Chief Economist Gita Gopinath recently said the Fund would revise downward India’s economic growth when it comes out with its update on world economic outlook in January. As such, this 6.1 per cent growth rate may be cut that time.
“Risks to the outlook are tilted to the downside. Key domestic risks include tax revenue shortfalls and delays in structural reforms. Credit growth could also remain subdued, as there is a perception of increased risk aversion among banks,” the Fund said in its report.
It said implementation of the recently announced consolidation of the public sector banks could divert focus and weigh on near-term credit growth.
The main external risks pertain to higher oil prices, a sharp rise in risk premia in global financial markets, and rising protectionism globally, it said.
The Fund said investment and private consumption were expected to firm in the second half of the fiscal year.
“This is expected to be supported by the lagged effects of monetary policy easing, recent measures to facilitate monetary policy transmission and address corporate and environmental regulatory uncertainty, and government programs to support rural consumption being rolled out,” the report said.

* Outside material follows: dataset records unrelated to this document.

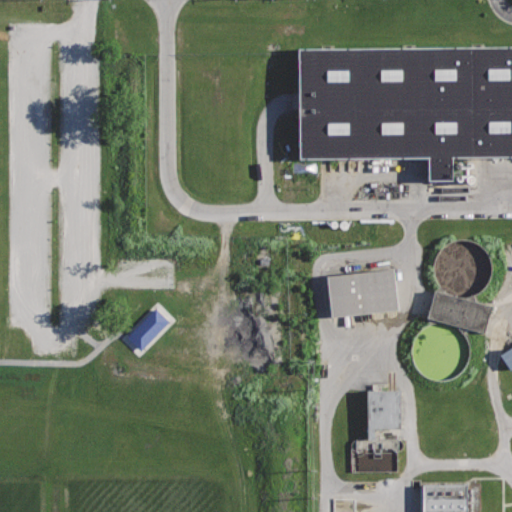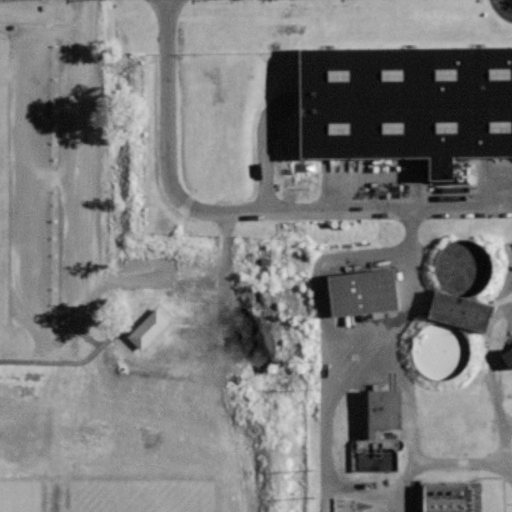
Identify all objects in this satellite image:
road: (502, 9)
building: (406, 102)
building: (401, 103)
road: (267, 145)
road: (52, 175)
parking lot: (59, 183)
road: (243, 211)
wastewater plant: (357, 224)
storage tank: (462, 266)
building: (462, 266)
road: (128, 274)
building: (362, 291)
building: (358, 293)
building: (458, 310)
building: (454, 311)
road: (42, 329)
building: (147, 329)
road: (84, 334)
storage tank: (440, 350)
building: (440, 350)
building: (505, 358)
road: (368, 360)
road: (65, 362)
road: (494, 384)
building: (377, 411)
road: (508, 426)
building: (379, 432)
road: (420, 470)
park: (23, 494)
park: (167, 494)
building: (444, 497)
building: (440, 498)
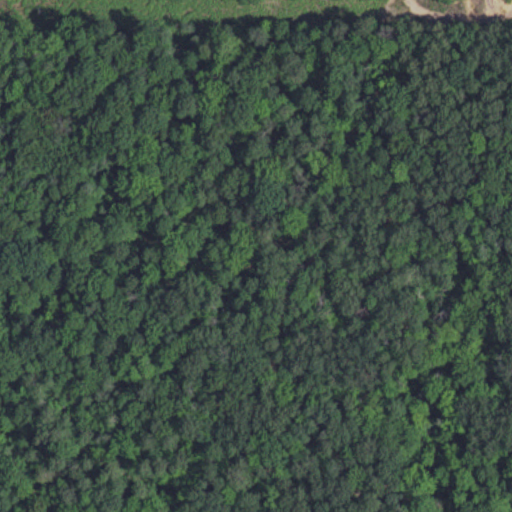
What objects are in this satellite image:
road: (291, 301)
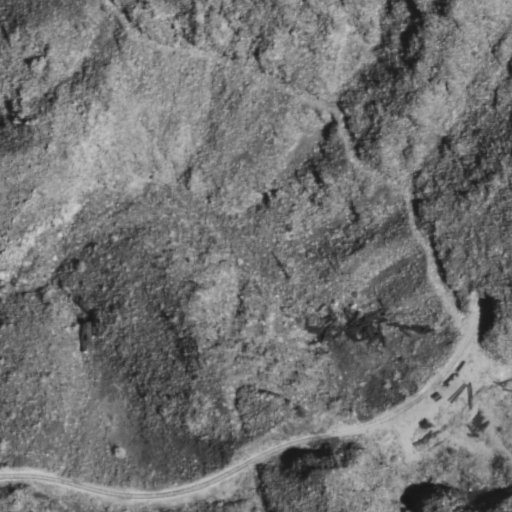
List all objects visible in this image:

It said over the medium term, growth is projected to gradually rise to its medium-term potential of 7.3 percent.
This would be due to continued commitment to inflation targeting, gradual macro-financial, and structural reforms, including implementation of reforms initiated earlier, such as the goods and services tax (GST) and the Insolvency and Bankruptcy Code (IBC), as well as ongoing steps to liberalise FDI flows and further improve the ease of doing business, it said.
projected inflation to remain around 3.4 per cent with the effect of subdued demand broadly offsetting dissipating base effects of low food prices.
The current account deficit is projected to narrow marginally to 2 per cent of GDP. The balance of payments would return to surplus, on returning capital inflows thanks to more accommodative global financial conditions, it said.
The rise in protectionism and retreat from multilateralism could affect India directly through the trade channel and indirectly through confidence effects and related effects on financial markets.
While there may be trade diversion toward India from the US-China tariff escalation, the macroeconomic impact is expected to be small given India’s relatively low trade openness and less diversified exports base, it said.
The IMF board noted that India’s rapid economic expansion in recent years has lifted millions of people out of poverty. However, in the first half of 2019, a combination of factors led to subdued economic growth in India. With risks to the outlook tilted to the downside, IMF directors called for continued sound macroeconomic management.